Thursday, June 30, 2011

Bizarro Hari

Given that Johann Hari has been caught stealing quotes elicited from other interviewers and claiming them as his own, what would a Bizarro World Johann Hari be like?

Presumably he'd take dramatic quotes and falsely attribute them to other writers.

Oh wait he does that too! Claiming that a quote by a 1960s Archbishop of Canterbury that "a nuclear war would involve nothing more than the transition of many millions of people into the love of God, only a few years before they were going to find it anyway" came from Christopher Hitchens's book God is Not Great. It doesn't.

One of the amusing aspects of that episode is seeing the self proclaimed scourge of lazy thinking and sloppy journalism, Ben Goldacre, retweeting such an extraordinary quote uncritically and seeming to be largely unperturbed that he's been misled.

* As Yaffle told me when I interviewed him the other day- "I'm no fan of Hari" he said, rolling his eyes, before pausing "but it really is Hitch's quote, verbatim - just not from the book.". Which means in this case Hari is only guilty of being too arrogant to correct a trivial error.

7 comments:

Yaffle said...

I'm no fan of Hari, but it really is Hitch's quote, verbatim - just not from the book. He said it to a bookstore audience (see YouTube (1:13 in), or transcript thereof).

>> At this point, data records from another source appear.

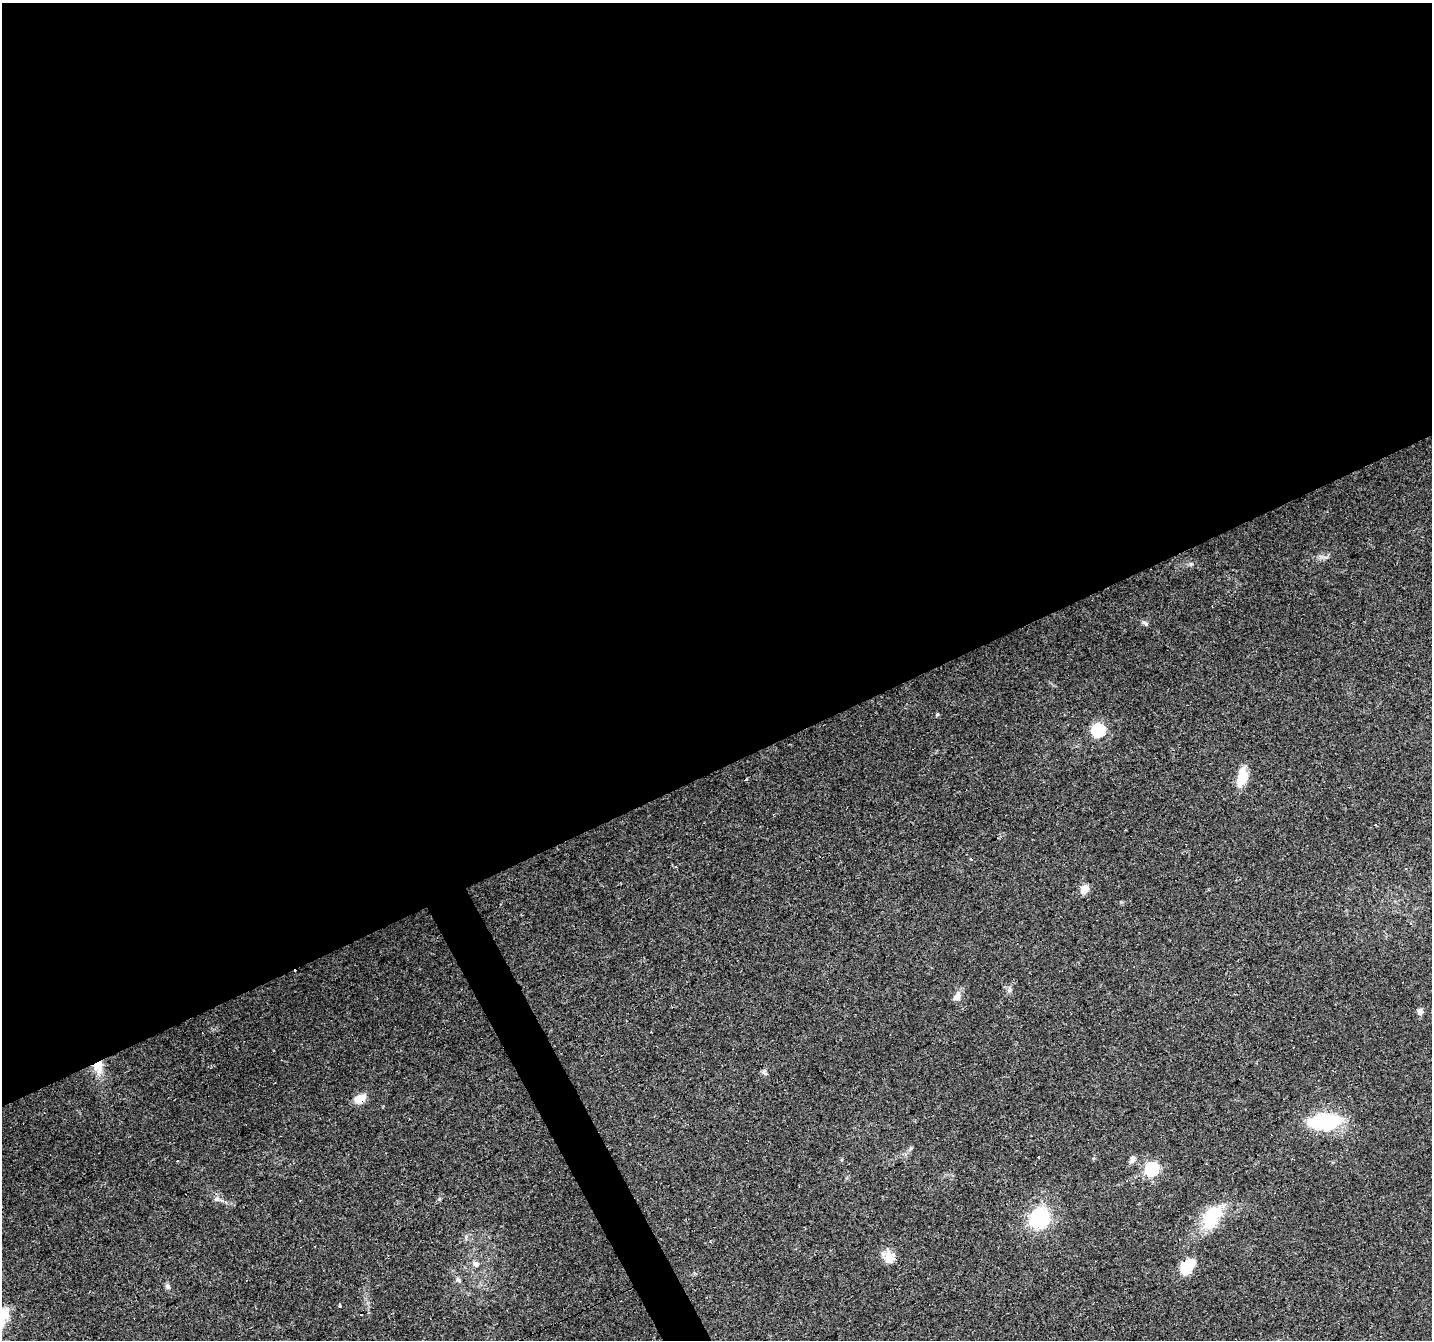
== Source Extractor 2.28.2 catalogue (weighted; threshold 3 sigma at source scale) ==
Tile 2 of 4 x 4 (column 2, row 1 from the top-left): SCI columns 1431-2860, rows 4164-5501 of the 5720 x 5594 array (HDU 1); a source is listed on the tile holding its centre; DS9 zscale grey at full resolution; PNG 1434 x 1342 px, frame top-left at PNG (2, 3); no overlay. Shown black and unused: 59% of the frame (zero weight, under 3 of 4 exposures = <1% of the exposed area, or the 3 px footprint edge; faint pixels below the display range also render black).
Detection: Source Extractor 2.28.2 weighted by HDU 2 'WHT'; one run over the whole footprint, this tile lists its part. Background 0.0436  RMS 0.005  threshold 0.0225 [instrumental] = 3 sigma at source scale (4.5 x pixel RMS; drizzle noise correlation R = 1.50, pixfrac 1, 0.0396/0.0396 arcsec/px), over >= 5 px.
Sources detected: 32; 1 inside a brighter object's white glare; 7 cosmic-ray / hot-pixel residue — not listed; the other 24 listed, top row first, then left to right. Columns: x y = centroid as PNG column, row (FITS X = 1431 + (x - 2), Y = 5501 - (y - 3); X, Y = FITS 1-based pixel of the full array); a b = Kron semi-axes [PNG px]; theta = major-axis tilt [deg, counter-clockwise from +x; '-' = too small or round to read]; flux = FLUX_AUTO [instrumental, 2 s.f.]
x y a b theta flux
1145 623 9 5 -27 1.1
937 714 4 3 - 0.71
1098 730 6 6 - 65
1242 777 22 11 82 9.7
675 867 3 3 - 1.1
1405 869 3 3 - 0.63
1084 889 8 6 64 6.6
957 997 12 8 59 2.8
1420 1011 8 7 - 1.9
98 1066 17 12 84 6.9
765 1073 9 4 -34 0.87
360 1098 16 9 23 5.4
1331 1121 41 17 14 29
1132 1160 12 6 55 1.7
1152 1169 6 6 - 72
217 1199 8 5 18 1.2
1211 1217 34 19 54 20
1039 1218 24 20 49 28
889 1258 16 13 54 5.2
476 1264 8 7 - 2
1186 1267 15 9 56 19
458 1280 7 6 - 1.3
168 1287 8 6 -47 1.3
340 1306 4 3 - 0.68
Overlapping masked pixels (flux is a lower limit): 1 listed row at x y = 98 1066
Unlisted compact peaks at least as high as the median listed source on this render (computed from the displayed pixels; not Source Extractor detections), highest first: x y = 1191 564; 1009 990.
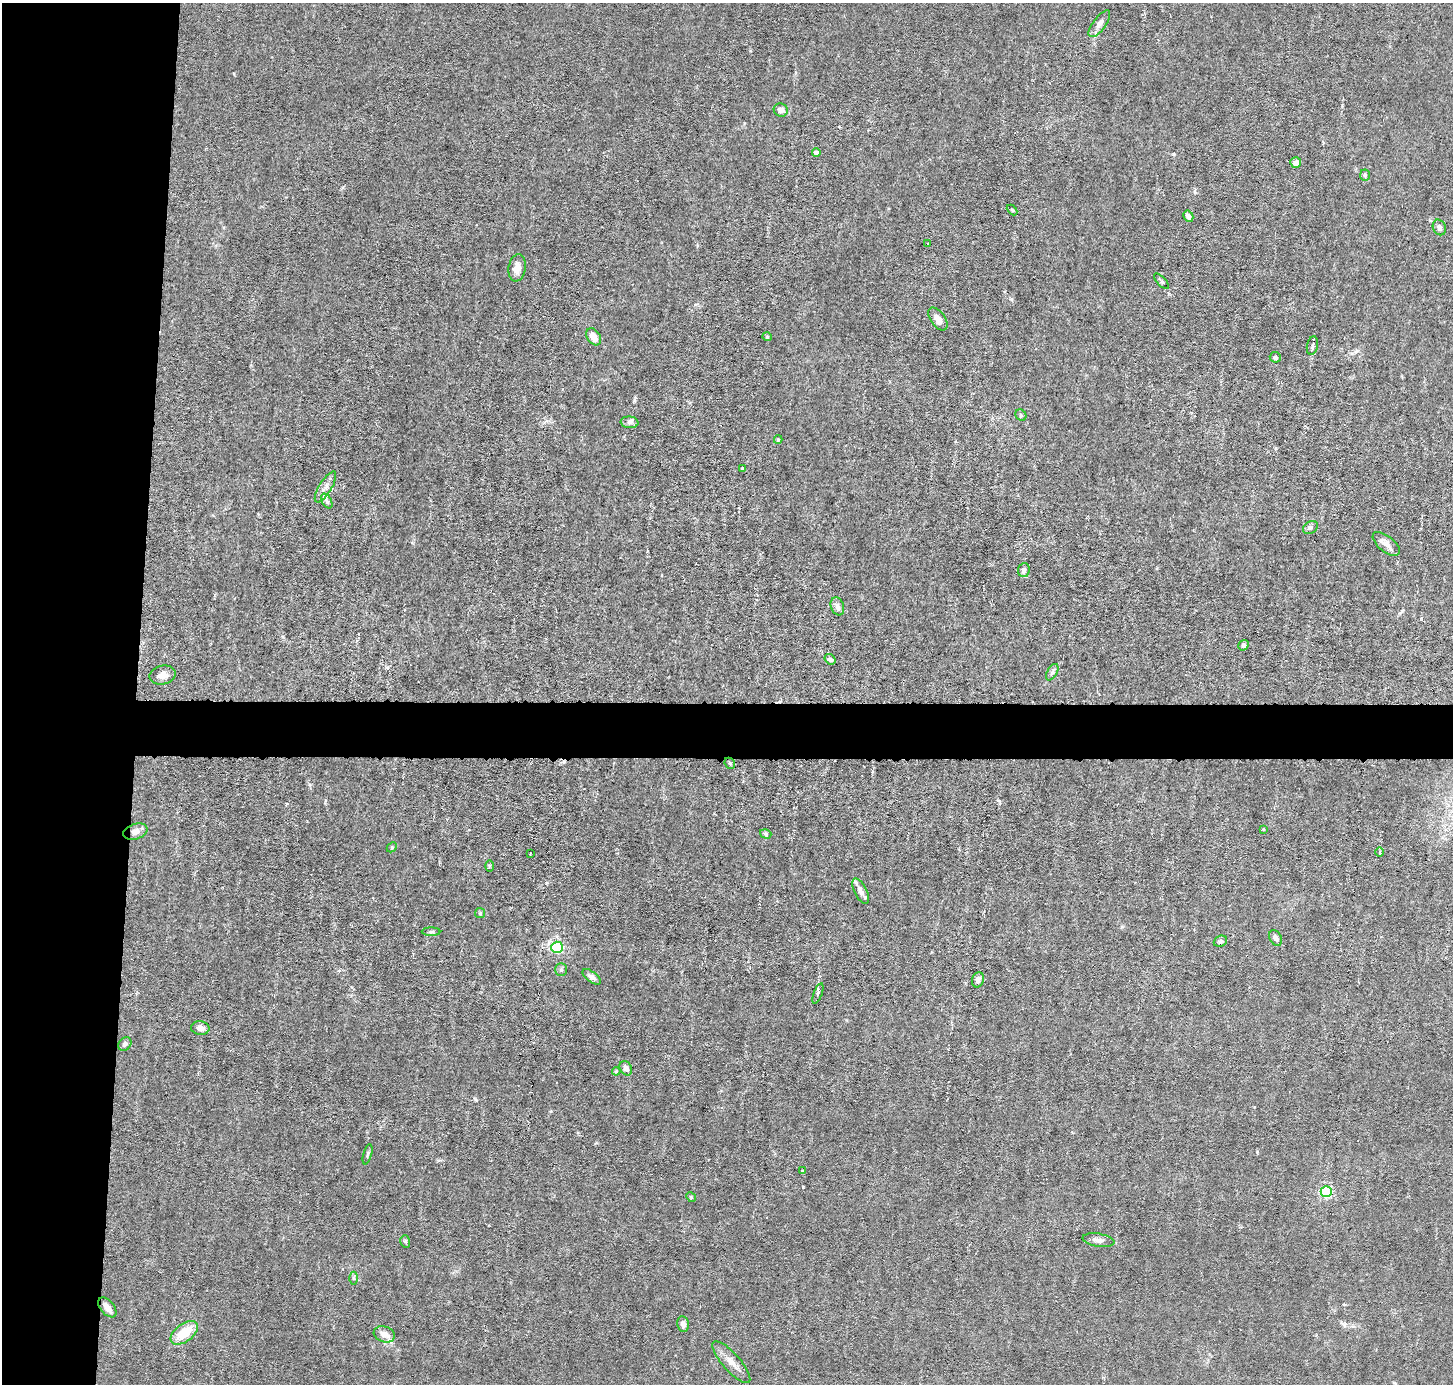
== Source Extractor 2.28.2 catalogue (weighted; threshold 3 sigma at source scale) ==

It's Hitch who needs to cough up a source for this astonishing quote.

Ross said...

OK, I'll add a correction.

Matthew said...

If you go back to that link I left two commments giving what I think is the definitive source - the quote is true enough (although not 100% accurate) but wasn't in 1965, but earlier, and so was AoC Fisher.

Ross said...

That's good research, Matthew. Neither Hitchens nor Hari made the quote up then.

Anonymous said...

In the Youtube link Hitchens says the AoC said it in 1964. Hari says 1965 - Now I read the archive Time article that Matthew kindly dug up and the quote is from 1958, and attributed to Geoffrey Fisher (the reaction and debate in that article shows it was vilified by many other religious leaders at the time).
During 1964 and 1965 the AoC was Michael Ramsey. Different person, different time. I guess if no one has a problem with that then the AoC must be considered an entity like Dr Who and just regenerates between different bodies but is essentially is the same being ;)

Matthew said...

I think they were guilty of sloppy research. Then again everyone but myself seems to be, so I'm going to take the moral high ground.

Ross said...

Matthew- I'm going to take your research and pass it off as my own and then claim the moral high ground.